Mas não devemos perder o seu sentido original, que é visto em muitas obras literárias, como ‘A paixão segundo o GH’, na qual Clarice Lispector brinca com os dois sentidos da palavra paixão. E até hoje, ainda é muito comum relacionar a paixão com o sofrimento: é o amor que pulsa dentro da nossa maneira de ser. Fernando Pessoa, por exemplo, dizia que a dor é o sentimento mais forte e mais intenso, e que é a partir dele que você produz a melhor das artes.José Luís Landeira
Como foi a morte de Cristo?
A morte de Jesus foi consequência direta de sua atuação política e religiosa contra o Império Romano. A avaliação é do historiador André Leonardo Chevitarese, da Universidade Federal do Rio de Janeiro, ouvido pela BBC News Brasil. Segundo ele, o “reino de justiça” que Jesus anunciava era uma ameaça ao domínio de César.
A crucificação, então comum, era usada contra escravizados e rebeldes. A prática é descrita pelo cientista político Gerardo Ferrara, da Pontifícia Universidade da Santa Cruz (Roma), como “tão cruel e humilhante que não era reservada aos próprios romanos”
A ciência forense buscou entender o que de fato ocorre com um corpo preso a uma cruz. O médico legista norte-americano Frederick Zugibe, ex-patologista do Instituto Médico Legal de Rockland County (NY), realizou testes com voluntários suspensos em réplicas de cruzes. Ele descreve, no livro “The Crucifixion of Jesus: A Forensic Inquiry” (A Crucificação de Jesus: Uma Investigação Forense, em tradução livre), que os indivíduos apresentavam cãibras, colapso muscular e dificuldade respiratória intensa.
Durante décadas, a hipótese mais aceita era a de asfixia progressiva. Nessa visão, o esforço constante para manter o corpo erguido na cruz causava o colapso dos músculos respiratórios. A cada inspiração, o condenado precisava se apoiar nos pés cravados e nos braços estendidos, até perder completamente a força —e morrer sufocado.

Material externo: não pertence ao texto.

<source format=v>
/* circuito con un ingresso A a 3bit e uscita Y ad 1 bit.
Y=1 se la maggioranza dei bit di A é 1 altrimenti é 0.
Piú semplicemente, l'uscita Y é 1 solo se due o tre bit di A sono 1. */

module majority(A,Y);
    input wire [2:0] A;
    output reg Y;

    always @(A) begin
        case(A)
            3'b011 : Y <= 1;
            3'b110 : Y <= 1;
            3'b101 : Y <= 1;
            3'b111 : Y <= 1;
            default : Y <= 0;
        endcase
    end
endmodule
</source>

O cirurgião francês Pierre Barbet popularizou essa tese em 1950, no livro “A Paixão de Nosso Senhor Jesus Cristo Segundo o Cirurgião”. Para ele, a posição de crucificação causava compressão do diafragma e insuficiência respiratória. A hipótese ainda é levada em conta por parte da comunidade médica, mas foi rebatida por Zugibe, que considerou seus métodos pouco precisos e experimentou novas abordagens empíricas.

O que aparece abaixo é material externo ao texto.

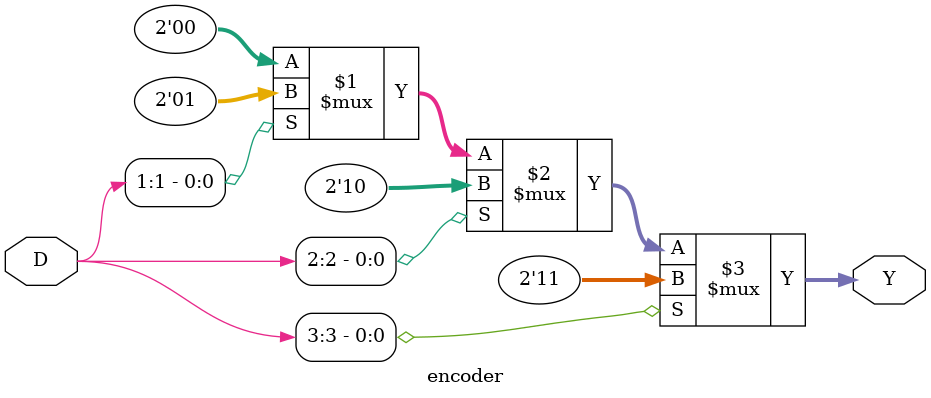
<source format=v>
module encoder(
    input [3:0] D,
    output [1:0] Y
);

assign Y = (D[3]) ? 2'b11 :
           (D[2]) ? 2'b10 :
           (D[1]) ? 2'b01 : 2'b00;

endmodule

</source>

Zugibe concluiu que Jesus morreu por choque hipovolêmico, causado por hemorragia maciça. A perda de sangue por causa dos açoites e da fixação com cravos teria levado a uma parada cardíaca. Essa hipótese é reforçada por artigo publicado na National Library of Medicine, em 2021, que destaca a hipovolemia como uma das três causas mais prováveis de morte por crucificação, ao lado da asfixia e do infarto.

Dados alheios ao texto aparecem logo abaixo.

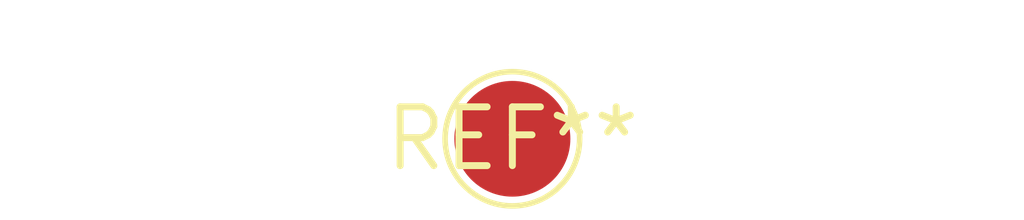
<source format=kicad_pcb>
(kicad_pcb (version 20240108) (generator pcbnew)

  (general
    (thickness 1.6)
  )

  (paper "A4")
  (layers
    (0 "F.Cu" signal)
    (31 "B.Cu" signal)
    (32 "B.Adhes" user "B.Adhesive")
    (33 "F.Adhes" user "F.Adhesive")
    (34 "B.Paste" user)
    (35 "F.Paste" user)
    (36 "B.SilkS" user "B.Silkscreen")
    (37 "F.SilkS" user "F.Silkscreen")
    (38 "B.Mask" user)
    (39 "F.Mask" user)
    (40 "Dwgs.User" user "User.Drawings")
    (41 "Cmts.User" user "User.Comments")
    (42 "Eco1.User" user "User.Eco1")
    (43 "Eco2.User" user "User.Eco2")
    (44 "Edge.Cuts" user)
    (45 "Margin" user)
    (46 "B.CrtYd" user "B.Courtyard")
    (47 "F.CrtYd" user "F.Courtyard")
    (48 "B.Fab" user)
    (49 "F.Fab" user)
    (50 "User.1" user)
    (51 "User.2" user)
    (52 "User.3" user)
    (53 "User.4" user)
    (54 "User.5" user)
    (55 "User.6" user)
    (56 "User.7" user)
    (57 "User.8" user)
    (58 "User.9" user)
  )

  (setup
    (pad_to_mask_clearance 0)
    (pcbplotparams
      (layerselection 0x00010fc_ffffffff)
      (plot_on_all_layers_selection 0x0000000_00000000)
      (disableapertmacros false)
      (usegerberextensions false)
      (usegerberattributes false)
      (usegerberadvancedattributes false)
      (creategerberjobfile false)
      (dashed_line_dash_ratio 12.000000)
      (dashed_line_gap_ratio 3.000000)
      (svgprecision 4)
      (plotframeref false)
      (viasonmask false)
      (mode 1)
      (useauxorigin false)
      (hpglpennumber 1)
      (hpglpenspeed 20)
      (hpglpendiameter 15.000000)
      (dxfpolygonmode false)
      (dxfimperialunits false)
      (dxfusepcbnewfont false)
      (psnegative false)
      (psa4output false)
      (plotreference false)
      (plotvalue false)
      (plotinvisibletext false)
      (sketchpadsonfab false)
      (subtractmaskfromsilk false)
      (outputformat 1)
      (mirror false)
      (drillshape 1)
      (scaleselection 1)
      (outputdirectory "")
    )
  )

  (net 0 "")

  (footprint "TestPoint_Pad_D2.5mm" (layer "F.Cu") (at 0 0))

)

</source>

A arqueologia trouxe evidências raras, mas cruciais, sobre o método de execução. Em 1968, arqueólogos israelenses encontraram, em Jerusalém, o osso do calcanhar de um homem chamado Jehohanan, atravessado por um prego —uma descoberta considerada, pela revista Biblical Archaeology Review, como a única evidência física clara de crucificação romana.
Outro achado ocorreu em 2021, em Cambridgeshire, no Reino Unido. Arqueólogos britânicos identificaram um esqueleto com marcas de crucificação datadas do século 4, conforme noticiado pela Smithsonian Magazine. As descobertas ajudam a confirmar o uso da crucificação como punição comum fora dos relatos bíblicos.